**WHAT IS NEEDED**:
Start your answer with the line containing "Q 47. What would" and end it with the last line of the records below, retyping every line between exactly and adding nothing.

━━ EXERCISE INPUT ━━

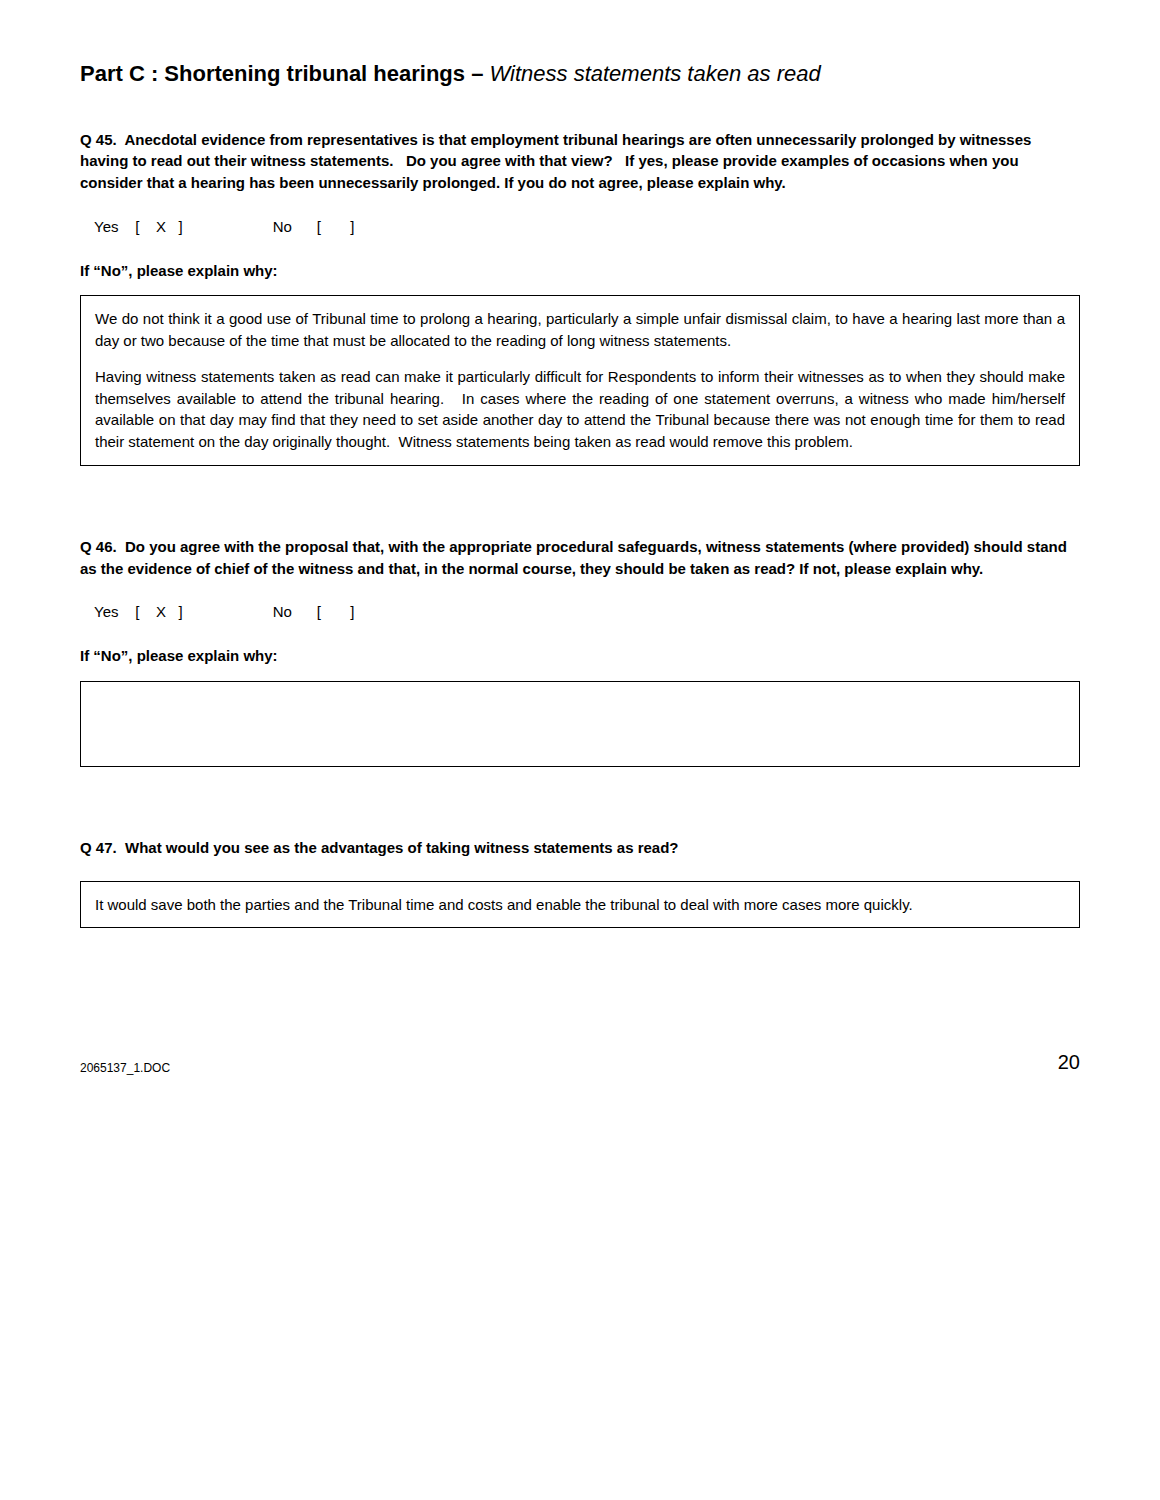Part C : Shortening tribunal hearings – Witness statements taken as read
Q 45. Anecdotal evidence from representatives is that employment tribunal hearings are often unnecessarily prolonged by witnesses having to read out their witness statements. Do you agree with that view? If yes, please provide examples of occasions when you consider that a hearing has been unnecessarily prolonged. If you do not agree, please explain why.
Yes [ X ] No [ ]
If “No”, please explain why:
We do not think it a good use of Tribunal time to prolong a hearing, particularly a simple unfair dismissal claim, to have a hearing last more than a day or two because of the time that must be allocated to the reading of long witness statements.
Having witness statements taken as read can make it particularly difficult for Respondents to inform their witnesses as to when they should make themselves available to attend the tribunal hearing. In cases where the reading of one statement overruns, a witness who made him/herself available on that day may find that they need to set aside another day to attend the Tribunal because there was not enough time for them to read their statement on the day originally thought. Witness statements being taken as read would remove this problem.
Q 46. Do you agree with the proposal that, with the appropriate procedural safeguards, witness statements (where provided) should stand as the evidence of chief of the witness and that, in the normal course, they should be taken as read? If not, please explain why.
Yes [ X ] No [ ]
If “No”, please explain why:
Q 47. What would you see as the advantages of taking witness statements as read?
It would save both the parties and the Tribunal time and costs and enable the tribunal to deal with more cases more quickly.
2065137_1.DOC 20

━━━

**WRITTEN SOLUTION**:
Q 47. What would you see as the advantages of taking witness statements as read?
It would save both the parties and the Tribunal time and costs and enable the tribunal to deal with more cases more quickly.
2065137_1.DOC 20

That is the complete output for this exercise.